─── Information

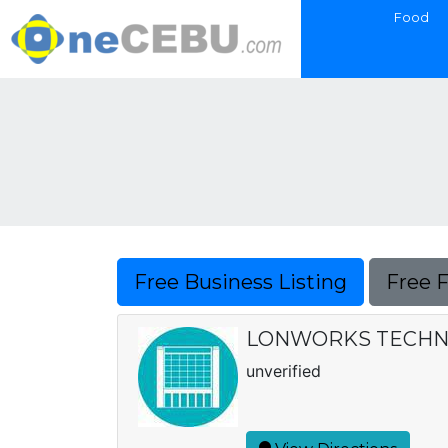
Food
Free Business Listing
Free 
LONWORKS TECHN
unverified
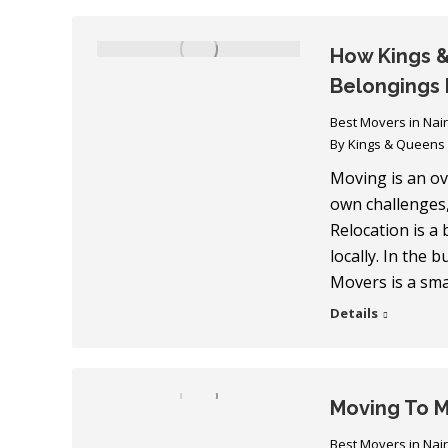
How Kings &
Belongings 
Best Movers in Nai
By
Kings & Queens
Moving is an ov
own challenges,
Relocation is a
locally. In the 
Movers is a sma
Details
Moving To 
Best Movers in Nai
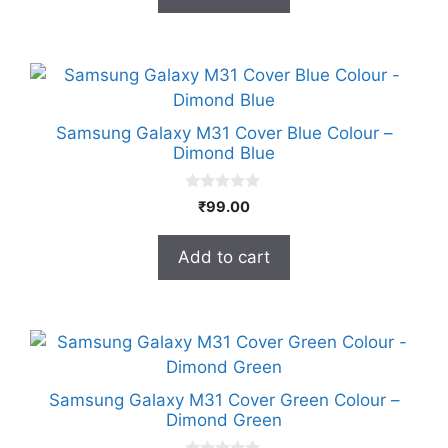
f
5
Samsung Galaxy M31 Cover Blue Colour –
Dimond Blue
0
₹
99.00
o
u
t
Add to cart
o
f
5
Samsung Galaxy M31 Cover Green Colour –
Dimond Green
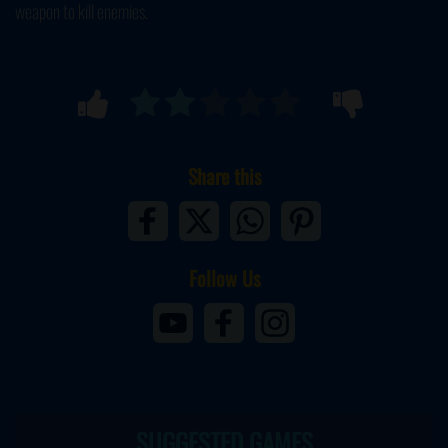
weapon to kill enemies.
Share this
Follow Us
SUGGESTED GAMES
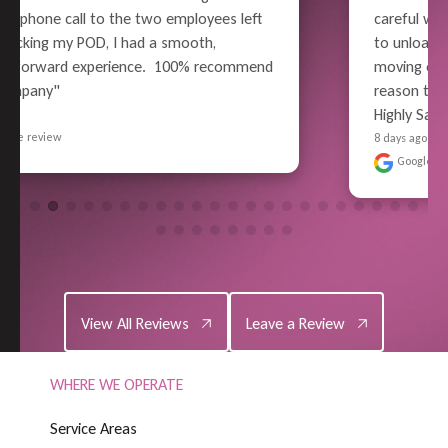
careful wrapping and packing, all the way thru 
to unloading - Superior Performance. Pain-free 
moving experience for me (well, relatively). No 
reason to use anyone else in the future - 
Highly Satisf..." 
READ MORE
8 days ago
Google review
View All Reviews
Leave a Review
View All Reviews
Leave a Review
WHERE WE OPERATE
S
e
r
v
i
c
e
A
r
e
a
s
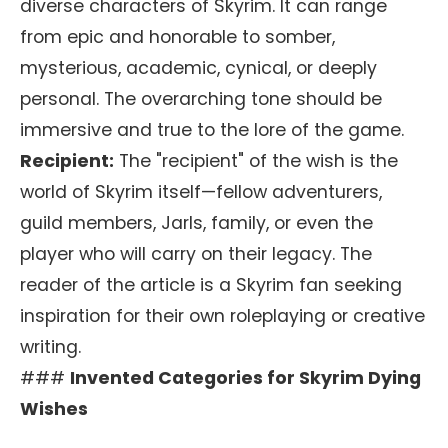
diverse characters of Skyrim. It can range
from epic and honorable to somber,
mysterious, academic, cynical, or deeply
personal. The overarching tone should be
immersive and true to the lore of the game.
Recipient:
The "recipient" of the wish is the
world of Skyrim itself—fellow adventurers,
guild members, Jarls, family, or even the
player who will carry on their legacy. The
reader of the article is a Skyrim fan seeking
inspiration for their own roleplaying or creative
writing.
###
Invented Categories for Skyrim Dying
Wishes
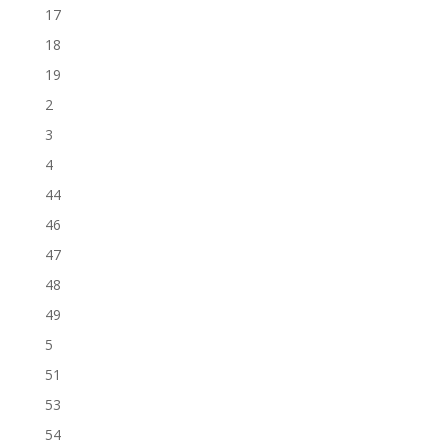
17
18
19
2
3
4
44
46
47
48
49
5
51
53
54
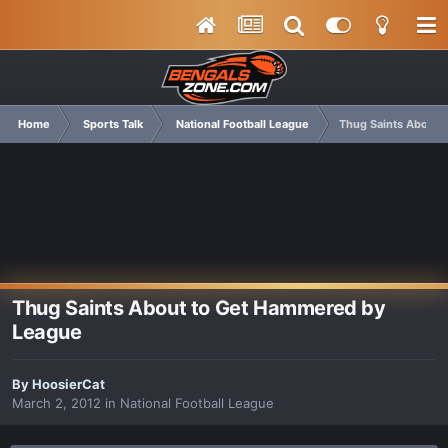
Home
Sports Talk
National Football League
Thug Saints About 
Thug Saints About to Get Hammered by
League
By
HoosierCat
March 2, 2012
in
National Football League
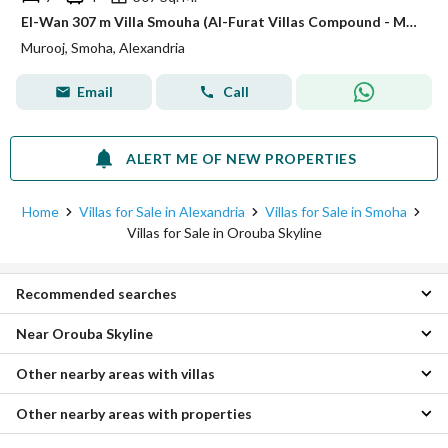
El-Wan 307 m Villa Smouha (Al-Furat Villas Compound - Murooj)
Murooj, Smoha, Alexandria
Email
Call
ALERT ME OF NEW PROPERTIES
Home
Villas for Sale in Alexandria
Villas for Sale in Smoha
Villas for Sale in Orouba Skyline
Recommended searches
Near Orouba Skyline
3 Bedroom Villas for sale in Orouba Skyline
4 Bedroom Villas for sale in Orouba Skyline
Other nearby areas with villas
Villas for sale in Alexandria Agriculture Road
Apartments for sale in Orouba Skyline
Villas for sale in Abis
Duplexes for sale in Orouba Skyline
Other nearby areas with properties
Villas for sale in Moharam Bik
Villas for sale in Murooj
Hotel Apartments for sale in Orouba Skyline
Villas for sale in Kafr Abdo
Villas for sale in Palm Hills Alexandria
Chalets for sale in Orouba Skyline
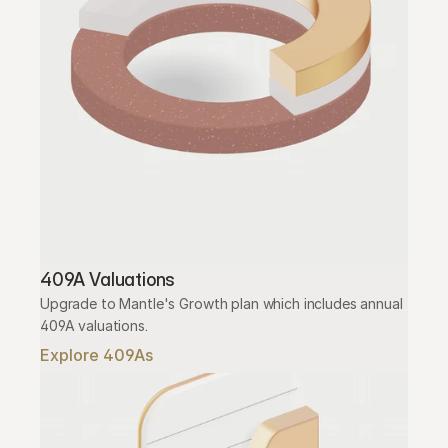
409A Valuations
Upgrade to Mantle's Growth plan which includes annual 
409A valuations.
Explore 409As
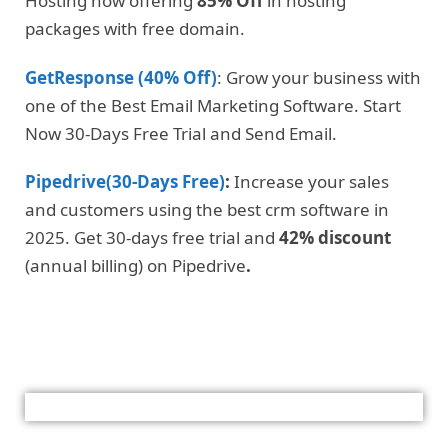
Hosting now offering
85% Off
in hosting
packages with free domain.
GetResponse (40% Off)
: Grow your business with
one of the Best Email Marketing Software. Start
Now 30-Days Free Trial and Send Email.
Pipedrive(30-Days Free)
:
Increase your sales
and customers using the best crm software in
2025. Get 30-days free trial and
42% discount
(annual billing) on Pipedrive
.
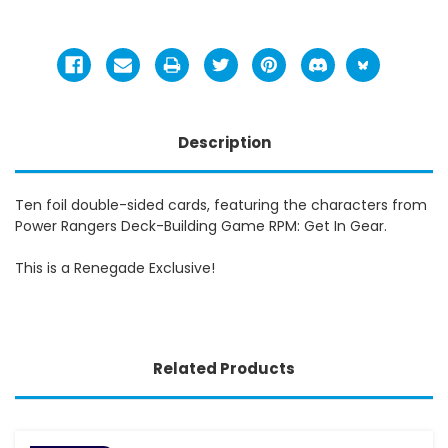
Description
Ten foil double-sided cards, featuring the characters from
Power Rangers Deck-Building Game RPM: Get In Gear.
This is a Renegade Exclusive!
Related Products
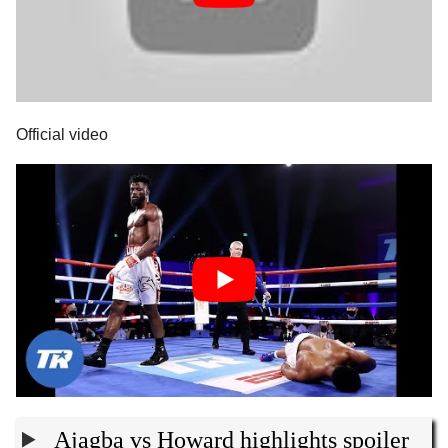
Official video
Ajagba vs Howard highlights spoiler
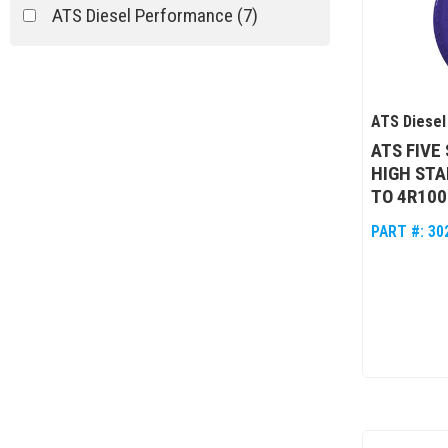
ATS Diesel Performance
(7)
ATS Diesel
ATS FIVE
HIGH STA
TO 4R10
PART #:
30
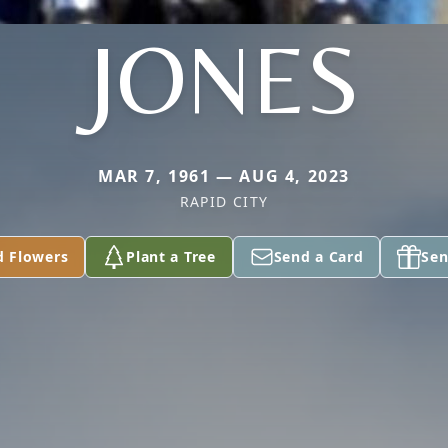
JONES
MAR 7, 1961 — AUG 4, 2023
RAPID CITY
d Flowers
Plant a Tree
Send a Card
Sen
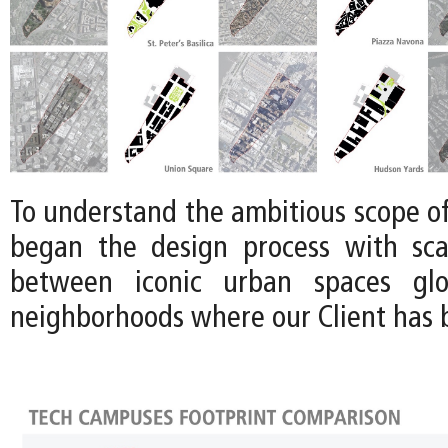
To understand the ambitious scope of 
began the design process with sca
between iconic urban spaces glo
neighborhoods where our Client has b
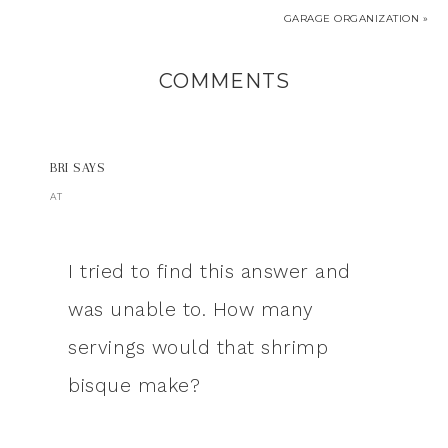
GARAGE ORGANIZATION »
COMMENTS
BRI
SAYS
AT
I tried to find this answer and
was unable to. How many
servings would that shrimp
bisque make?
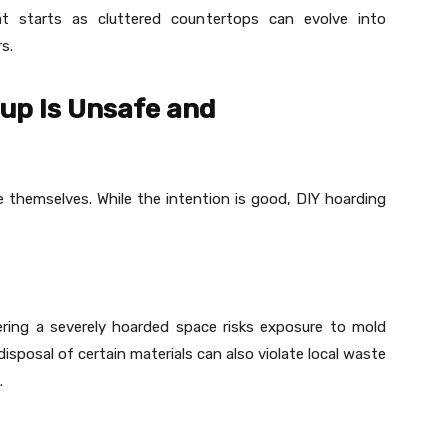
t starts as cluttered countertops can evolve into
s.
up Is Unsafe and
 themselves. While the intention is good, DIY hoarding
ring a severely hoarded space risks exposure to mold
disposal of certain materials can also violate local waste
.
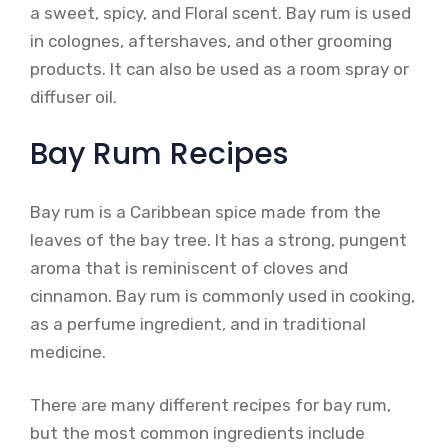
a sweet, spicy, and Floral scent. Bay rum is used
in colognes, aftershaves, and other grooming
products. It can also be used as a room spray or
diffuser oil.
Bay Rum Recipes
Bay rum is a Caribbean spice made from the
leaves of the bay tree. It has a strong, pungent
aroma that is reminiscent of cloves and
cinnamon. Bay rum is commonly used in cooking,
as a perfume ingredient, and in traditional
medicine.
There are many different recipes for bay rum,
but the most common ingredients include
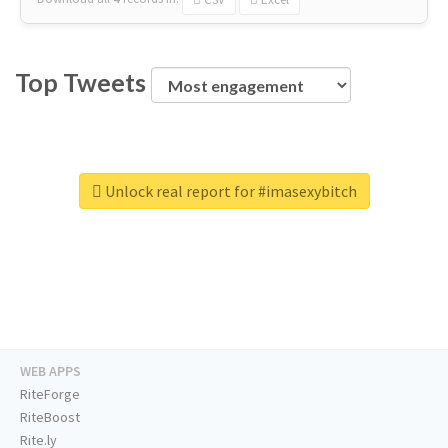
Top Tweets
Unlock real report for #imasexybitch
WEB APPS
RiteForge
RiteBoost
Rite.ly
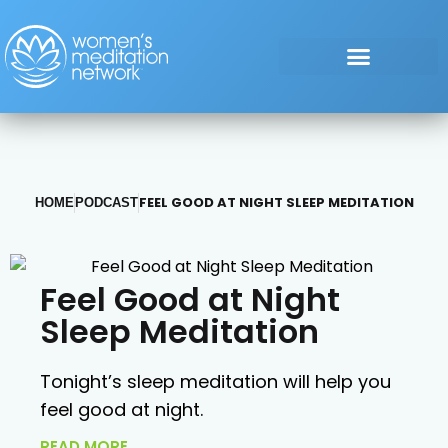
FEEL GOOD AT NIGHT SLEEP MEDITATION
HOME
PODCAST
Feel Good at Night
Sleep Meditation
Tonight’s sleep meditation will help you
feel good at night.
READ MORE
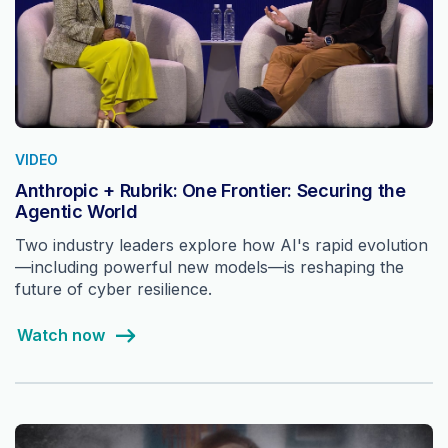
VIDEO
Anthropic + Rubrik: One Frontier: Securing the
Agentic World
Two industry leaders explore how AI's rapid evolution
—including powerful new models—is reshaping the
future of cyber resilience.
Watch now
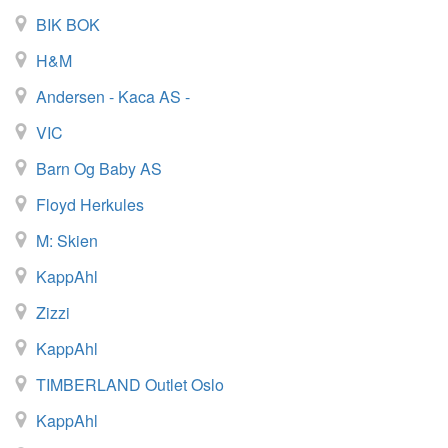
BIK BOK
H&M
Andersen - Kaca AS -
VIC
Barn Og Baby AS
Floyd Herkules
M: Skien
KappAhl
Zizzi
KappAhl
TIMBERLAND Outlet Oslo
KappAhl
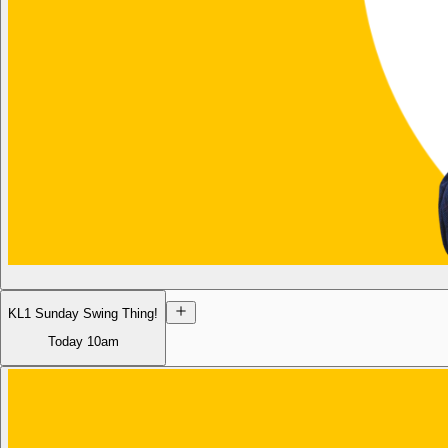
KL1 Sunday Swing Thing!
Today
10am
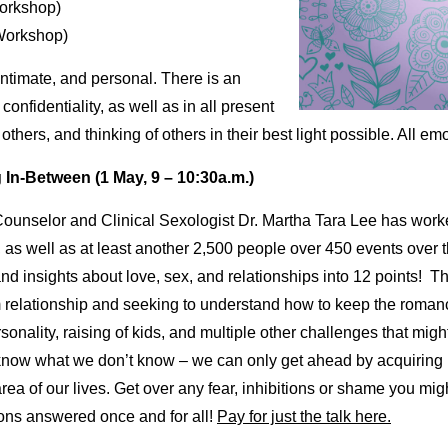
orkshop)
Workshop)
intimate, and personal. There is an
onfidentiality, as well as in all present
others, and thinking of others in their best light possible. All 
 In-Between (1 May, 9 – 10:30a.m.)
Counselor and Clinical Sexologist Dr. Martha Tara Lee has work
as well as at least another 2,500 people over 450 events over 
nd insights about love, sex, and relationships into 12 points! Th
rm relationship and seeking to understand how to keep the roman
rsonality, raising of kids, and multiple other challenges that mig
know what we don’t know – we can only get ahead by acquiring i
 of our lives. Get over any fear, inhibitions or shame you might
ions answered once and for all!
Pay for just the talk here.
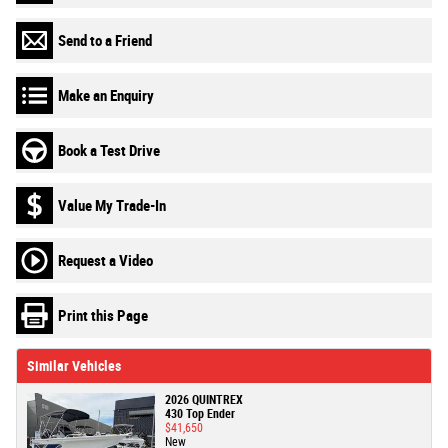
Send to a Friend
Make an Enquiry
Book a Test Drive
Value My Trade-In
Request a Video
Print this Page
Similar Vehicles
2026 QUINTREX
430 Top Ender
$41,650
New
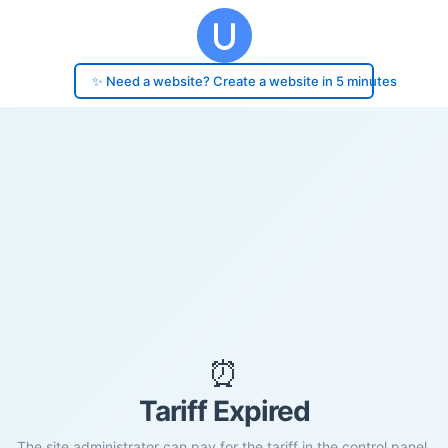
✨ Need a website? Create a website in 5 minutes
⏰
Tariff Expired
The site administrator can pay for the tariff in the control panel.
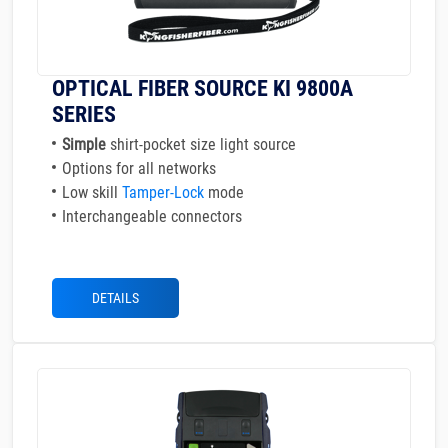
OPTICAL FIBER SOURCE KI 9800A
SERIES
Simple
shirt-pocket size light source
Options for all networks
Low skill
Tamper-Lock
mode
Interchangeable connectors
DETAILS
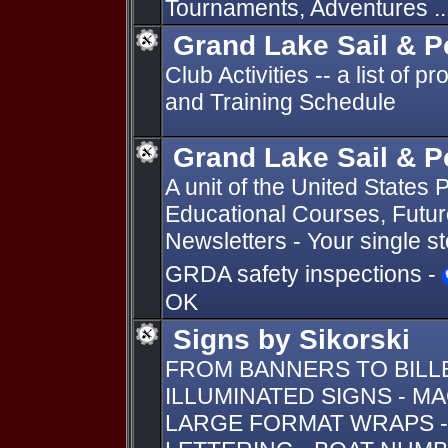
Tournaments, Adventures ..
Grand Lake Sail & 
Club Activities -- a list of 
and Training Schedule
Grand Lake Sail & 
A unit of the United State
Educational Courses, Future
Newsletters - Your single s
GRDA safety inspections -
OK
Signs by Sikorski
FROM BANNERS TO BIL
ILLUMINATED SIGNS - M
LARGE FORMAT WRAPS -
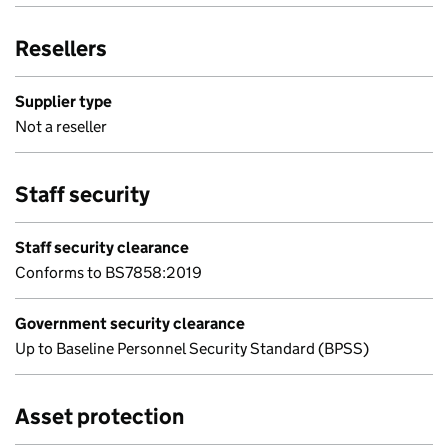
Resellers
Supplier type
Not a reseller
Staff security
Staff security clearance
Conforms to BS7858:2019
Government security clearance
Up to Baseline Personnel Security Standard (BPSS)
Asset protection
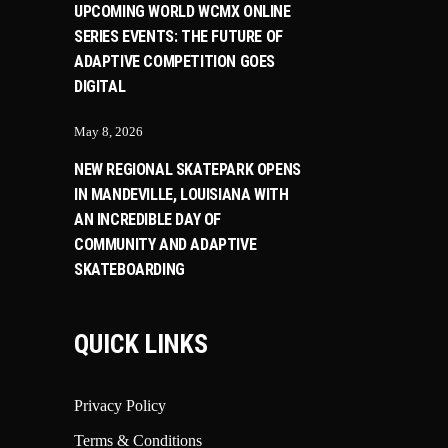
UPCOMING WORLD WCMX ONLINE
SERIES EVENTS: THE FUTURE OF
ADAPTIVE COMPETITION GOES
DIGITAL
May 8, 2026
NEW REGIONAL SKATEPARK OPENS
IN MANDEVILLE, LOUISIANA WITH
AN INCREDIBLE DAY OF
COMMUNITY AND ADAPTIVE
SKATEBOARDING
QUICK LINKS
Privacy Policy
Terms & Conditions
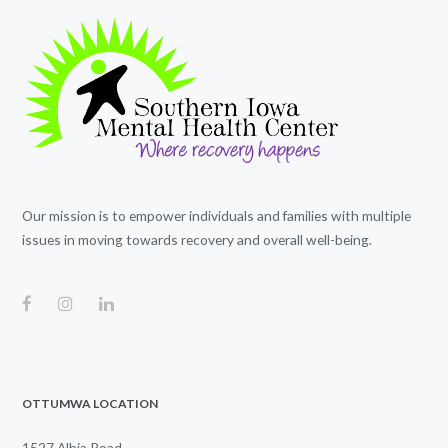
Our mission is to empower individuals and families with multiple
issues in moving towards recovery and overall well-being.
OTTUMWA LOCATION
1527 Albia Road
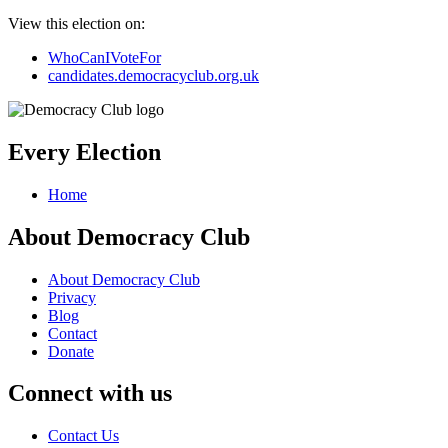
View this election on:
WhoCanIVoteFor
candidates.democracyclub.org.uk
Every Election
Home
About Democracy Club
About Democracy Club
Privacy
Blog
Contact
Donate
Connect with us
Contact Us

──────

### Aim of the exercise
Select every line of the listing above that contains the string "Blue", treating uppercase and lowercase letters as distinct.

### Answer section
Samsung Galaxy M31 Cover Blue Colour –
Dimond Blue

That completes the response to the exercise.